One snowy night was chilly forecast Football: When the Colts left Baltimore on a wintry night 14 years ago, they were only the second team to leave its city. Since then, five teams have relocated.

November 29, 1998|By Ken Murray | Ken Murray,SUN STAFF

In 1984, there were no club seats, no permanent seat licenses, no Camden Yards complex.

There was only the legal threat of eminent domain and it was not enough to prevent Baltimore from losing its Colts to Indianapolis one snowy March evening.

That was an era of less sophistication and perhaps more naivete, and who knew the Colts would become trend-setters in the burgeoning business of NFL relocation?

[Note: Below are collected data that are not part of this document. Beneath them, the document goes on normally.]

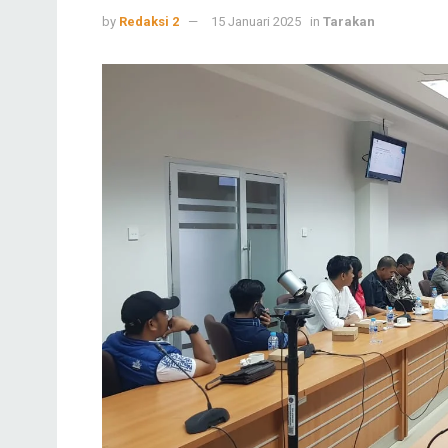
by
Redaksi 2
15 Januari 2025
in
Tarakan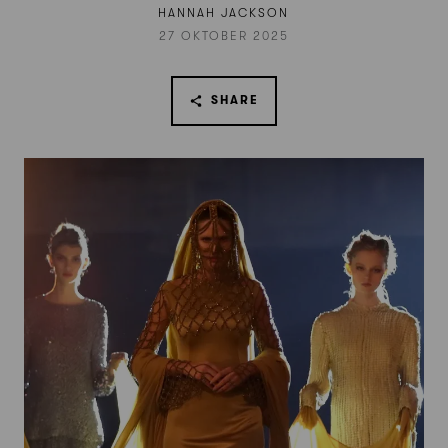
HANNAH JACKSON
27 OKTOBER 2025
SHARE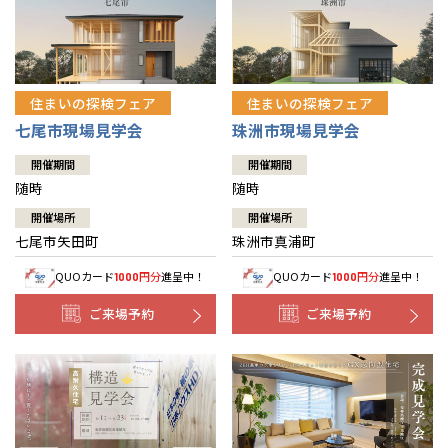
住まいの探検フェア
住まいの探検フェア
七尾市現場見学会
珠洲市現場見学会
開催期間
開催期間
随時
随時
開催場所
開催場所
七尾市矢田町
珠洲市真浦町
QUOカード
円分
進呈中！
QUOカード
円分
進呈中！
1000
1000
ご来場予約
ご来場予約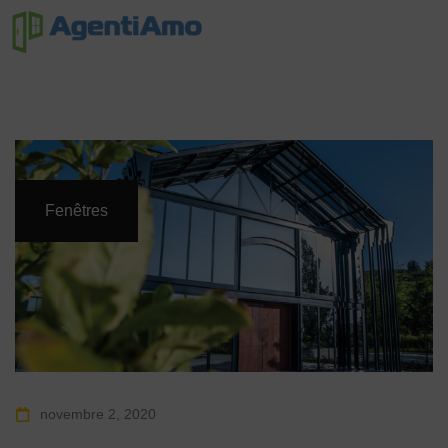
Fenêtres
novembre 2, 2020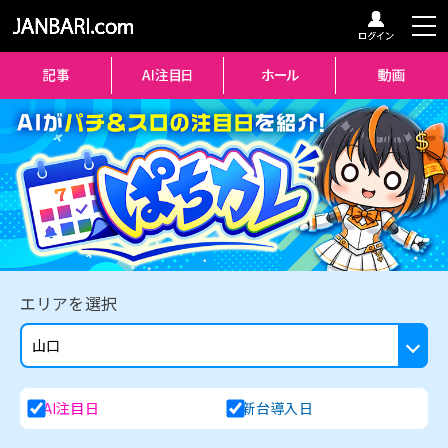
エリアを選択
AI注目日
新台導入日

Fourteen years and five franchise shifts later, the Indianapolis Colts make a historic return to play Baltimore's own transplanted team, the Ravens, this afternoon. The defining horseshoes will look the same, but so much about the Colts' organization has changed.

The biggest difference, of course, comes at the top. Robert Irsay, the team owner who moved the club in the middle of the night in 1984, died in January 1997. He was replaced by his son, Jim Irsay, who spent his first year on the job ensuring a Colts future in Indianapolis.

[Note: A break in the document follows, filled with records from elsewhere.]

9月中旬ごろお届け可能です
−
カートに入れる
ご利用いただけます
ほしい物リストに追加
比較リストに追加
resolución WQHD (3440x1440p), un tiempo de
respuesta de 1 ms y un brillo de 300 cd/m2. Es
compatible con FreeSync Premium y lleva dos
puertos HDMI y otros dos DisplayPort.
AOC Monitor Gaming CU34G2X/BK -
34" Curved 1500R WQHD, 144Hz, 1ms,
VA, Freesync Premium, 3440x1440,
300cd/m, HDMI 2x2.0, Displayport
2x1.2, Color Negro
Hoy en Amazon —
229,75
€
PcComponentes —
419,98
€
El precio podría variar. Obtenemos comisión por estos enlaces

Confronted with declining attendance, a struggling team and diminished stadium revenues -- obstacles similar to what his father faced 15 years ago -- young Irsay hammered out a new lease agreement that will keep the Colts playing at the RCA Dome through 2006.

In a news conference with the Indianapolis media last week, Irsay, at 39 the youngest owner in the league, said he couldn't envision himself uprooting his team.

"It would just be very, very difficult to do that, having gone through the slow and painful crumbling of our situation there," he said of the Baltimore experience.

"If anything positive came out of it, it's remembering how to do the process and how not to let that happen. It's very easy to let the process start to go downhill."

Irsay, who was not available to the Baltimore media, pointed to breakdowns on both sides of the negotiating table in that rancorous showdown.

"The corporate and political partnership must exist with NFL ownership on all levels to make a team work in its community," he said. "That was a difficult situation because it wasn't there on almost any level.

"Carroll Rosenbloom had gone. We had taken over. A lot of popular players were let go. We won three division championships. By the early 1980s, we were struggling. It was a total breakdown on everybody's part, and I think it was something that could not be salvaged."

Franchise relocation was uncharted territory at the time. Al Davis had defied the NFL by moving the Oakland Raiders to Los Angeles in 1982. But in early 1984, Bob Irsay was granted permission by the league to find a new home.

Since then, five NFL teams have relocated. All but the Raiders' 1995 return to Oakland went through proper channels. Still more moves could occur in the near future. With legislative approval for a new stadium in Hartford, Conn., the New England Patriots could leave Foxboro, Mass., as early as 2001.

The Buffalo Bills might leave before that. They have a Tuesday deadline to sell $11 million in club seating at Rich Stadium. That would activate an agreement with the New York State Assembly to provide $63.25 million for stadium and facilities renovations in a total package of $95 million.

As of Wednesday, sales had reached $10.6 million. If the team is unable to hit the $11 million target, Bills owner Ralph Wilson can opt out of his lease after this season.

So, issues that were ground-breaking in 1984 now are commonplace.

"In 1998, there are more experienced people," Irsay said. "Politicians are more experienced [in sports business], owners are more experienced in handling a difficult situation. It takes a lot of patience. One missed step can often lead to another, and you can get to a point of no return. That's what happened with everyone involved in that situation."

The deal Robert Irsay accepted in Indianapolis included a $12.5 million loan at 8 percent interest, ticket and broadcast guarantees of $7 million to $12 million a year, a training facility, and the then-Hoosier Dome with 87 luxury suites. For that, he agreed to a 20-year lease.

With a better loan offer, Baltimore insisted Irsay sign a six-year lease to get state funds for improvements to archaic Memorial Stadium, including skyboxes. The problems with Memorial Stadium actually started with Rosenbloom's ownership, and neither he nor Irsay was able to resolve them.

When Baltimore played its eminent domain card -- whereby the state would purchase the team from Irsay -- it set in motion the March 28 move.

It took Baltimore a dozen years to get back into the NFL, and only after several failed attempts at luring existing teams or winning an expansion franchise.

The Colts' terms in Indianapolis pale in comparison to the bargains negotiated this decade. When the Los Angeles Rams moved to St. Louis in 1995, for instance, the city used $75 million from seat licenses to cover $30 million in team debts, the league's $29 million relocation fee, and $15 million for a training camp. Plus, the Rams had only to pay $250,000 in rent for their new, $260 million domed stadium.